[INSTRUCTIONS TO FOLLOW] All of the data needs to be repeated exactly.

[DATA SECTION]
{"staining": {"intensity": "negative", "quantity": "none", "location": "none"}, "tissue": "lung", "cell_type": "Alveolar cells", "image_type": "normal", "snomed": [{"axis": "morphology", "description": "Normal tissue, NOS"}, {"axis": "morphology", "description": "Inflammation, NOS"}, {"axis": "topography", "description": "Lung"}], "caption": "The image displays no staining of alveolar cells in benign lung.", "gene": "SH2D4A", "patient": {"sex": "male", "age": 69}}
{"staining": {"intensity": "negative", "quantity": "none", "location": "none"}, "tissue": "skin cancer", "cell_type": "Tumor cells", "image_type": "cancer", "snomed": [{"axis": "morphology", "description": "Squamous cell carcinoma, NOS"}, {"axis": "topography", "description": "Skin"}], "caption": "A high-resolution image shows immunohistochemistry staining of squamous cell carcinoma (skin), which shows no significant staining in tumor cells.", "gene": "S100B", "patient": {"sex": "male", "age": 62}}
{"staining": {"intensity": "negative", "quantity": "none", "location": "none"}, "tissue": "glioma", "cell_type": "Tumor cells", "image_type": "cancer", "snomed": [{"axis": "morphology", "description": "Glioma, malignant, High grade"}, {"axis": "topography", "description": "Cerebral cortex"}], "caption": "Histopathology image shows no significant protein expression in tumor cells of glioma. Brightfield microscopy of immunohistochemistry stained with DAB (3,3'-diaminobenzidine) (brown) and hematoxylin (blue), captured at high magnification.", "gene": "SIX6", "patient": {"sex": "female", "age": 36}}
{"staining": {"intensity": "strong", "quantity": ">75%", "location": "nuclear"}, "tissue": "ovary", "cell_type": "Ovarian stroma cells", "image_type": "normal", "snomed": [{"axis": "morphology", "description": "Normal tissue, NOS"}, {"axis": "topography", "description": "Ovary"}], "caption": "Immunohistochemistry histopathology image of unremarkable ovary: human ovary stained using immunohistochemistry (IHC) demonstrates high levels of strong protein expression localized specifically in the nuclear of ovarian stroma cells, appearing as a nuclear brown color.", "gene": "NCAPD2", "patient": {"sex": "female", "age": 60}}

[ANSWER FOR THE TASK]
{"staining": {"intensity": "negative", "quantity": "none", "location": "none"}, "tissue": "lung", "cell_type": "Alveolar cells", "image_type": "normal", "snomed": [{"axis": "morphology", "description": "Normal tissue, NOS"}, {"axis": "morphology", "description": "Inflammation, NOS"}, {"axis": "topography", "description": "Lung"}], "caption": "The image displays no staining of alveolar cells in benign lung.", "gene": "SH2D4A", "patient": {"sex": "male", "age": 69}}
{"staining": {"intensity": "negative", "quantity": "none", "location": "none"}, "tissue": "skin cancer", "cell_type": "Tumor cells", "image_type": "cancer", "snomed": [{"axis": "morphology", "description": "Squamous cell carcinoma, NOS"}, {"axis": "topography", "description": "Skin"}], "caption": "A high-resolution image shows immunohistochemistry staining of squamous cell carcinoma (skin), which shows no significant staining in tumor cells.", "gene": "S100B", "patient": {"sex": "male", "age": 62}}
{"staining": {"intensity": "negative", "quantity": "none", "location": "none"}, "tissue": "glioma", "cell_type": "Tumor cells", "image_type": "cancer", "snomed": [{"axis": "morphology", "description": "Glioma, malignant, High grade"}, {"axis": "topography", "description": "Cerebral cortex"}], "caption": "Histopathology image shows no significant protein expression in tumor cells of glioma. Brightfield microscopy of immunohistochemistry stained with DAB (3,3'-diaminobenzidine) (brown) and hematoxylin (blue), captured at high magnification.", "gene": "SIX6", "patient": {"sex": "female", "age": 36}}
{"staining": {"intensity": "strong", "quantity": ">75%", "location": "nuclear"}, "tissue": "ovary", "cell_type": "Ovarian stroma cells", "image_type": "normal", "snomed": [{"axis": "morphology", "description": "Normal tissue, NOS"}, {"axis": "topography", "description": "Ovary"}], "caption": "Immunohistochemistry histopathology image of unremarkable ovary: human ovary stained using immunohistochemistry (IHC) demonstrates high levels of strong protein expression localized specifically in the nuclear of ovarian stroma cells, appearing as a nuclear brown color.", "gene": "NCAPD2", "patient": {"sex": "female", "age": 60}}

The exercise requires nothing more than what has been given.